• [Your instructions] Return every line of text in the material unchanged, and leave the pictures out of your answer.

• [Collected data]
────────────────
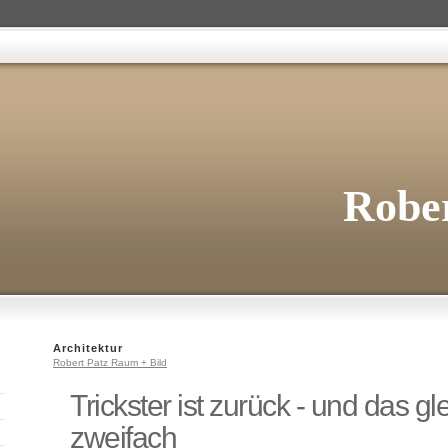
Rober
Architektur
Robert Patz Raum + Bild
Trickster ist zurück - und das gl
zweifach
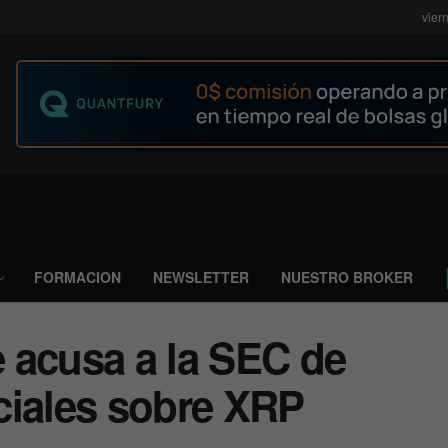
vier
FORMACION
NEWSLETTER
NUESTRO BROKER
 acusa a la SEC de
iciales sobre XRP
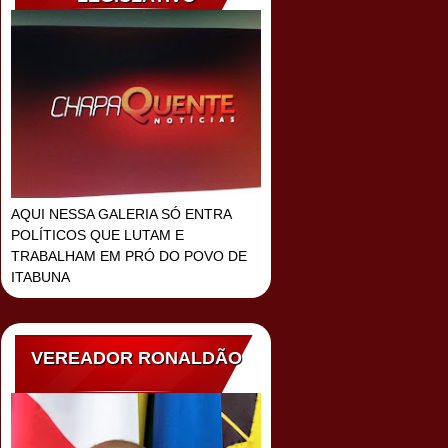
AQUI NESSA GALERIA SÓ ENTRA
POLÍTICOS QUE LUTAM E
TRABALHAM EM PRÓ DO POVO DE
ITABUNA
VEREADOR RONALDÃO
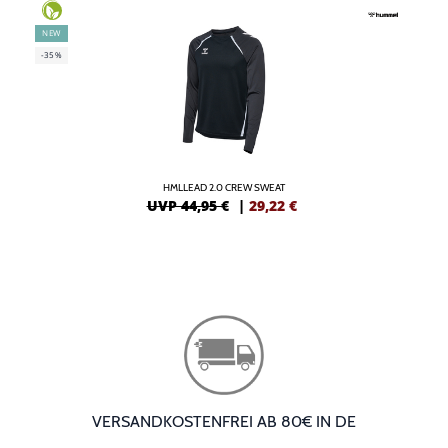
NEW
-35%
HMLLEAD 2.0 CREW SWEAT
UVP 44,95 €
|
29,22
€
VERSANDKOSTENFREI AB 80€ IN DE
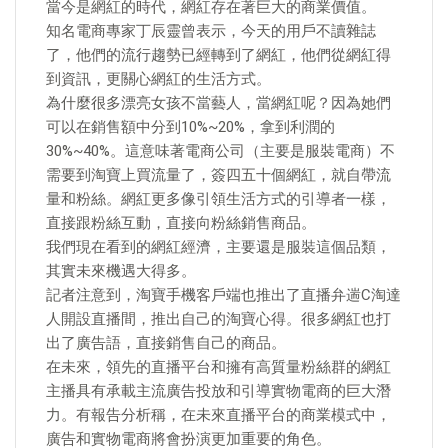
當今是網紅的時代，網紅存在著巨大的商業價值。
知名電商專家丁辰靈曾表示，今天的用戶不讀雜誌
了，他們的流行趨勢已經轉到了網紅，他們從網紅得
到資訊，更關心網紅的生活方式。
為什麼很多漂亮女孩不當藝人，當網紅呢？因為她們
可以在銷售額中分到10%~20%，拿到利潤的
30%~40%。這意味著電商公司（主要是服裝電商）不
需要到淘寶上買流量了，簽四五十個網紅，就自帶流
量和粉絲。網紅更多像引領生活方式的引導者一樣，
直接跟粉絲互動，直接向粉絲銷售商品。
我們現在看到的網紅經濟，主要還是服裝這個品類，
其實未來機遇大得多。
記者注意到，淘寶手機客戶端也推出了直播弁遄C淘達
人開設直播間，推出自己的淘寶心得。很多網紅也打
出了廣告語，直接銷售自己的商品。
在未來，領先的直播平台和擁有高質量粉絲群的網紅
主播具有承載主流廣告投放和引導實物電商的巨大潛
力。有報告分析稱，在未來直播平台的商業模式中，
廣告和實物電商將會扮演更加重要的角色。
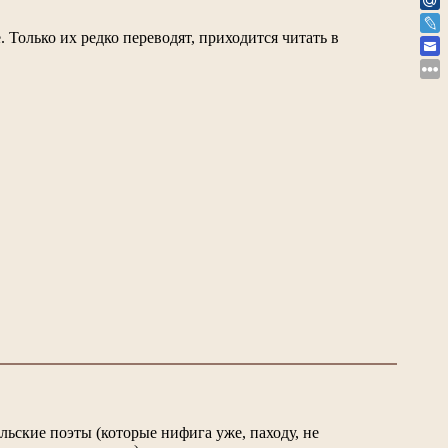
. Только их редко переводят, приходится читать в
льские поэты (которые нифига уже, паходу, не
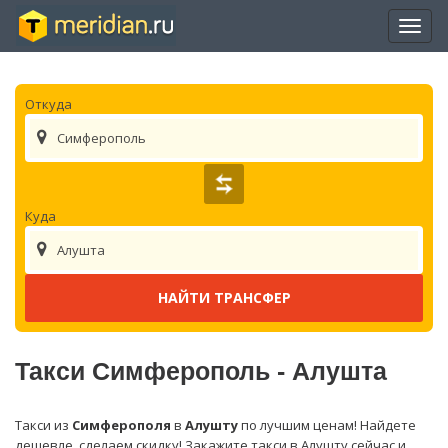
Отры
нави
Откуда
Симферополь
Куда
Алушта
Такси Симферополь - Алушта
Такси из
Симферополя
в
Алушту
по лучшим ценам! Найдете
дешевле, сделаем скидку! Закажите такси в Алушту сейчас и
────────────────
• [Finished exercise]
Rober
Architektur
Robert Patz Raum + Bild
Trickster ist zurück - und das gl
zweifach
vier
FORMACION
NEWSLETTER
NUESTRO BROKER
 acusa a la SEC de
iciales sobre XRP
AQUI NESSA GALERIA SÓ ENTRA
POLÍTICOS QUE LUTAM E
TRABALHAM EM PRÓ DO POVO DE
ITABUNA
VEREADOR RONALDÃO
NEW
-35%
HMLLEAD 2.0 CREW SWEAT
UVP 44,95 €
|
29,22
€
VERSANDKOSTENFREI AB 80€ IN DE
當今是網紅的時代，網紅存在著巨大的商業價值。
知名電商專家丁辰靈曾表示，今天的用戶不讀雜誌
了，他們的流行趨勢已經轉到了網紅，他們從網紅得
到資訊，更關心網紅的生活方式。
為什麼很多漂亮女孩不當藝人，當網紅呢？因為她們
可以在銷售額中分到10%~20%，拿到利潤的
30%~40%。這意味著電商公司（主要是服裝電商）不
需要到淘寶上買流量了，簽四五十個網紅，就自帶流
量和粉絲。網紅更多像引領生活方式的引導者一樣，
直接跟粉絲互動，直接向粉絲銷售商品。
我們現在看到的網紅經濟，主要還是服裝這個品類，
其實未來機遇大得多。
記者注意到，淘寶手機客戶端也推出了直播弁遄C淘達
人開設直播間，推出自己的淘寶心得。很多網紅也打
出了廣告語，直接銷售自己的商品。
在未來，領先的直播平台和擁有高質量粉絲群的網紅
主播具有承載主流廣告投放和引導實物電商的巨大潛
力。有報告分析稱，在未來直播平台的商業模式中，
廣告和實物電商將會扮演更加重要的角色。
. Только их редко переводят, приходится читать в
льские поэты (которые нифига уже, паходу, не
Отры
нави
Откуда
Симферополь
Куда
Алушта
Такси Симферополь - Алушта
Такси из
Симферополя
в
Алушту
по лучшим ценам! Найдете
дешевле, сделаем скидку! Закажите такси в Алушту сейчас и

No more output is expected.